===== Data to process
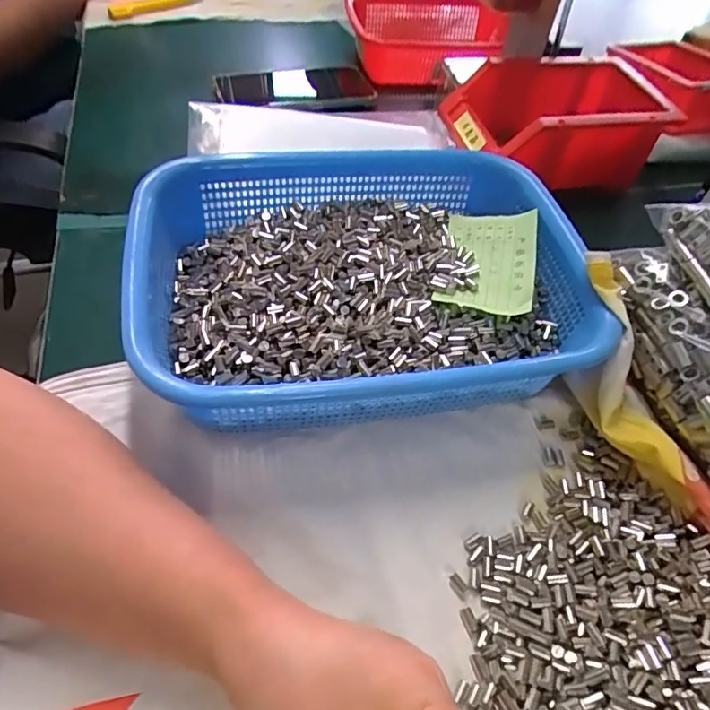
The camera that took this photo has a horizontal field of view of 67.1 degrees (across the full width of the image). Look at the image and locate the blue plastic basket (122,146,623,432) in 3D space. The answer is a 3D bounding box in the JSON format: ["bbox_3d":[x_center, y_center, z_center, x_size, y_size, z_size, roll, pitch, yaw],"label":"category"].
[{"bbox_3d":[0.004,-0.046,0.361,0.279,0.074,0.211,-8,54,-12],"label":"blue plastic basket"}]

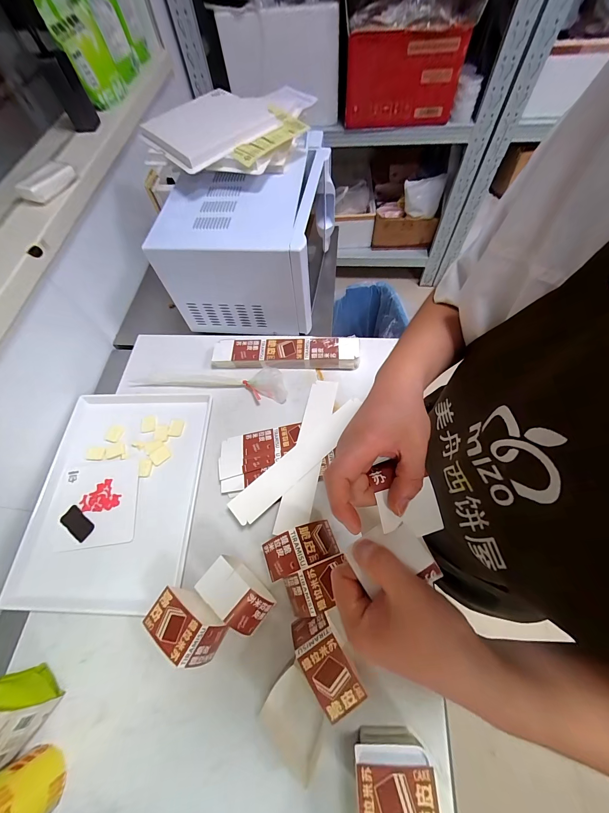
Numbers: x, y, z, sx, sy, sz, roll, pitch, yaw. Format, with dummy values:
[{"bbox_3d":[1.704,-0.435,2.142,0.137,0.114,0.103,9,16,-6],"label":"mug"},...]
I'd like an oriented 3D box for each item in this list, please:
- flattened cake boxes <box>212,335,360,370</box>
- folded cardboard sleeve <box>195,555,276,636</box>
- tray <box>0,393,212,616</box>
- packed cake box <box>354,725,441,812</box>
[{"bbox_3d":[-0.046,-0.131,0.715,0.348,0.039,0.076,1,65,3],"label":"flattened cake boxes"},{"bbox_3d":[-0.113,0.313,0.496,0.109,0.076,0.059,37,71,17],"label":"folded cardboard sleeve"},{"bbox_3d":[-0.386,0.170,0.616,0.331,0.018,0.426,0,65,2],"label":"tray"},{"bbox_3d":[0.113,0.486,0.387,0.092,0.077,0.094,-3,65,1],"label":"packed cake box"}]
==========
# What to produce
Pictures in the records should not appear in your copy, but everything else must be transcribed exactly.

# Answer
The camera that took this photo has a horizontal field of view of 67.1 degrees (across the full width of the image). Look at the image and locate the blue plastic basket (122,146,623,432) in 3D space. The answer is a 3D bounding box in the JSON format: ["bbox_3d":[x_center, y_center, z_center, x_size, y_size, z_size, roll, pitch, yaw],"label":"category"].
[{"bbox_3d":[0.004,-0.046,0.361,0.279,0.074,0.211,-8,54,-12],"label":"blue plastic basket"}]

Numbers: x, y, z, sx, sy, sz, roll, pitch, yaw. Format, with dummy values:
[{"bbox_3d":[1.704,-0.435,2.142,0.137,0.114,0.103,9,16,-6],"label":"mug"},...]
I'd like an oriented 3D box for each item in this list, please:
- flattened cake boxes <box>212,335,360,370</box>
- folded cardboard sleeve <box>195,555,276,636</box>
- tray <box>0,393,212,616</box>
- packed cake box <box>354,725,441,812</box>
[{"bbox_3d":[-0.046,-0.131,0.715,0.348,0.039,0.076,1,65,3],"label":"flattened cake boxes"},{"bbox_3d":[-0.113,0.313,0.496,0.109,0.076,0.059,37,71,17],"label":"folded cardboard sleeve"},{"bbox_3d":[-0.386,0.170,0.616,0.331,0.018,0.426,0,65,2],"label":"tray"},{"bbox_3d":[0.113,0.486,0.387,0.092,0.077,0.094,-3,65,1],"label":"packed cake box"}]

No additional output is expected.